Records from a collection:
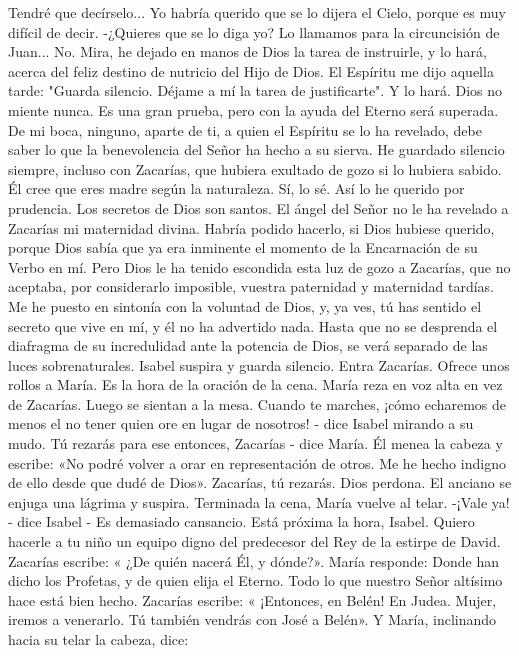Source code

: \documentclass[12pt]{book} %
\begin{document}
Tendré que decírselo... Yo habría querido que se lo dijera el Cielo, porque es muy difícil de decir. 
-¿Quieres que se lo diga yo? Lo llamamos para la circuncisión de Juan... 
No. Mira, he dejado en manos de Dios la tarea de instruirle, y lo hará, acerca del feliz destino de nutricio del Hijo de Dios. El Espíritu me dijo aquella tarde: "Guarda silencio. Déjame a mí la tarea de justificarte". Y lo hará. Dios no miente nunca. Es una gran prueba, pero con la ayuda del Eterno será superada. De mi boca, ninguno, aparte de ti, a quien el Espíritu se lo ha revelado, debe saber lo que la benevolencia del Señor ha hecho a su sierva. 
He guardado silencio siempre, incluso con Zacarías, que hubiera exultado de gozo si lo hubiera sabido. Él cree que eres 
madre según la naturaleza. 
Sí, lo sé. Así lo he querido por prudencia. Los secretos de Dios son santos. El ángel del Señor no le ha revelado a Zacarías mi maternidad divina. Habría podido hacerlo, si Dios hubiese querido, porque Dios sabía que ya era inminente el momento de la Encarnación de su Verbo en mí. Pero Dios le ha tenido escondida esta luz de gozo a Zacarías, que no aceptaba, por considerarlo imposible, vuestra paternidad y maternidad tardías. Me he puesto en sintonía con la voluntad de Dios, y, ya ves, tú has sentido el secreto que vive en mí, y él no ha advertido nada. Hasta que no se desprenda el diafragma de su incredulidad ante la potencia de Dios, se verá separado de las luces sobrenaturales. 
Isabel suspira y guarda silencio. 
Entra Zacarías. Ofrece unos rollos a María. Es la hora de la oración de la cena. María reza en voz alta en vez de Zacarías. Luego se sientan a la mesa. 
Cuando te marches, ¡cómo echaremos de menos el no tener quien ore en lugar de nosotros! - dice Isabel mirando a su mudo. 
Tú rezarás para ese entonces, Zacarías - dice María. 
Él menea la cabeza y escribe: «No podré volver a orar en representación de otros. Me he hecho indigno de ello desde que dudé de Dios». 
Zacarías, tú rezarás. Dios perdona. 
El anciano se enjuga una lágrima y suspira. 
Terminada la cena, María vuelve al telar. 
-¡Vale ya! - dice Isabel - Es demasiado cansancio. 
Está próxima la hora, Isabel. Quiero hacerle a tu niño un equipo digno del predecesor del Rey de la estirpe de David. Zacarías escribe: « ¿De quién nacerá Él, y dónde?». María responde: 
Donde han dicho los Profetas, y de quien elija el Eterno. Todo lo que nuestro Señor altísimo hace está bien hecho. 
Zacarías escribe: « ¡Entonces, en Belén! En Judea. Mujer, iremos a venerarlo. Tú también vendrás con José a Belén». Y María, inclinando hacia su telar la cabeza, dice: 
\end{document}
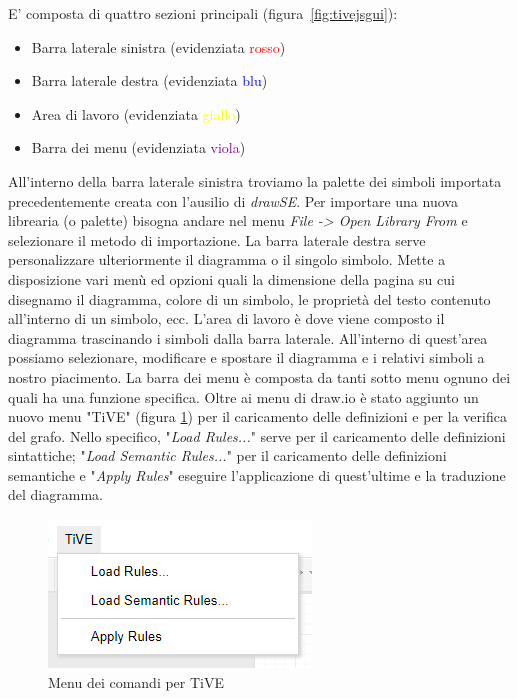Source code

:            E' composta di quattro sezioni principali (figura~\ref{fig:tivejsgui}):
            \begin{itemize}
                \item Barra laterale sinistra (evidenziata \textcolor{red}{rosso})
                \item Barra laterale destra (evidenziata \textcolor{blue}{blu})
                \item Area di lavoro (evidenziata \textcolor{yellow}{giallo})
                \item Barra dei menu (evidenziata \textcolor{purple}{viola})
            \end{itemize}
            All'interno della barra laterale sinistra troviamo la palette dei simboli importata precedentemente creata con l'ausilio di \textit{drawSE}. Per importare una nuova librearia (o palette) bisogna andare nel menu \textit{File -> Open Library From} e selezionare il metodo di importazione.
            \newline
            La barra laterale destra serve personalizzare ulteriormente il diagramma o il singolo simbolo. Mette a disposizione vari menù ed opzioni quali la dimensione della pagina su cui disegnamo il diagramma, colore di un simbolo, le proprietà del testo contenuto all'interno di un simbolo, ecc. 
            \newline
            L'area di lavoro è dove viene composto il diagramma trascinando i simboli dalla barra laterale. All'interno di quest'area possiamo selezionare, modificare e spostare il diagramma e i relativi simboli a nostro piacimento.
            \newline
            La barra dei menu è composta da tanti sotto menu ognuno dei quali ha una funzione specifica. Oltre ai menu di draw.io è stato aggiunto un nuovo menu "TiVE" (figura \ref{fig:tivemenu}) per il caricamento delle definizioni e per la verifica del grafo. Nello specifico, "\textit{Load Rules...}" serve per il caricamento delle definizioni sintattiche; "\textit{Load Semantic Rules...}" per il caricamento delle definizioni semantiche e "\textit{Apply Rules}" eseguire l'applicazione di quest'ultime e la traduzione del diagramma.
            
            \begin{figure}[htbp]
                \centering
                \includegraphics[]{Figure/tive_menu.PNG}
                \caption{Menu dei comandi per TiVE}
                \label{fig:tivemenu}
            \end{figure}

Task brief » An exact, word-for-word copy of the records is expected, with no pictures in it.

Answer section »
Source code

: \documentclass[12pt]{book} %
\begin{document}
Tendré que decírselo... Yo habría querido que se lo dijera el Cielo, porque es muy difícil de decir. 
-¿Quieres que se lo diga yo? Lo llamamos para la circuncisión de Juan... 
No. Mira, he dejado en manos de Dios la tarea de instruirle, y lo hará, acerca del feliz destino de nutricio del Hijo de Dios. El Espíritu me dijo aquella tarde: "Guarda silencio. Déjame a mí la tarea de justificarte". Y lo hará. Dios no miente nunca. Es una gran prueba, pero con la ayuda del Eterno será superada. De mi boca, ninguno, aparte de ti, a quien el Espíritu se lo ha revelado, debe saber lo que la benevolencia del Señor ha hecho a su sierva. 
He guardado silencio siempre, incluso con Zacarías, que hubiera exultado de gozo si lo hubiera sabido. Él cree que eres 
madre según la naturaleza. 
Sí, lo sé. Así lo he querido por prudencia. Los secretos de Dios son santos. El ángel del Señor no le ha revelado a Zacarías mi maternidad divina. Habría podido hacerlo, si Dios hubiese querido, porque Dios sabía que ya era inminente el momento de la Encarnación de su Verbo en mí. Pero Dios le ha tenido escondida esta luz de gozo a Zacarías, que no aceptaba, por considerarlo imposible, vuestra paternidad y maternidad tardías. Me he puesto en sintonía con la voluntad de Dios, y, ya ves, tú has sentido el secreto que vive en mí, y él no ha advertido nada. Hasta que no se desprenda el diafragma de su incredulidad ante la potencia de Dios, se verá separado de las luces sobrenaturales. 
Isabel suspira y guarda silencio. 
Entra Zacarías. Ofrece unos rollos a María. Es la hora de la oración de la cena. María reza en voz alta en vez de Zacarías. Luego se sientan a la mesa. 
Cuando te marches, ¡cómo echaremos de menos el no tener quien ore en lugar de nosotros! - dice Isabel mirando a su mudo. 
Tú rezarás para ese entonces, Zacarías - dice María. 
Él menea la cabeza y escribe: «No podré volver a orar en representación de otros. Me he hecho indigno de ello desde que dudé de Dios». 
Zacarías, tú rezarás. Dios perdona. 
El anciano se enjuga una lágrima y suspira. 
Terminada la cena, María vuelve al telar. 
-¡Vale ya! - dice Isabel - Es demasiado cansancio. 
Está próxima la hora, Isabel. Quiero hacerle a tu niño un equipo digno del predecesor del Rey de la estirpe de David. Zacarías escribe: « ¿De quién nacerá Él, y dónde?». María responde: 
Donde han dicho los Profetas, y de quien elija el Eterno. Todo lo que nuestro Señor altísimo hace está bien hecho. 
Zacarías escribe: « ¡Entonces, en Belén! En Judea. Mujer, iremos a venerarlo. Tú también vendrás con José a Belén». Y María, inclinando hacia su telar la cabeza, dice: 
\end{document}
Source code

:            E' composta di quattro sezioni principali (figura~\ref{fig:tivejsgui}):
            \begin{itemize}
                \item Barra laterale sinistra (evidenziata \textcolor{red}{rosso})
                \item Barra laterale destra (evidenziata \textcolor{blue}{blu})
                \item Area di lavoro (evidenziata \textcolor{yellow}{giallo})
                \item Barra dei menu (evidenziata \textcolor{purple}{viola})
            \end{itemize}
            All'interno della barra laterale sinistra troviamo la palette dei simboli importata precedentemente creata con l'ausilio di \textit{drawSE}. Per importare una nuova librearia (o palette) bisogna andare nel menu \textit{File -> Open Library From} e selezionare il metodo di importazione.
            \newline
            La barra laterale destra serve personalizzare ulteriormente il diagramma o il singolo simbolo. Mette a disposizione vari menù ed opzioni quali la dimensione della pagina su cui disegnamo il diagramma, colore di un simbolo, le proprietà del testo contenuto all'interno di un simbolo, ecc. 
            \newline
            L'area di lavoro è dove viene composto il diagramma trascinando i simboli dalla barra laterale. All'interno di quest'area possiamo selezionare, modificare e spostare il diagramma e i relativi simboli a nostro piacimento.
            \newline
            La barra dei menu è composta da tanti sotto menu ognuno dei quali ha una funzione specifica. Oltre ai menu di draw.io è stato aggiunto un nuovo menu "TiVE" (figura \ref{fig:tivemenu}) per il caricamento delle definizioni e per la verifica del grafo. Nello specifico, "\textit{Load Rules...}" serve per il caricamento delle definizioni sintattiche; "\textit{Load Semantic Rules...}" per il caricamento delle definizioni semantiche e "\textit{Apply Rules}" eseguire l'applicazione di quest'ultime e la traduzione del diagramma.
            
            \begin{figure}[htbp]
                \centering
                \includegraphics[]{Figure/tive_menu.PNG}
                \caption{Menu dei comandi per TiVE}
                \label{fig:tivemenu}
            \end{figure}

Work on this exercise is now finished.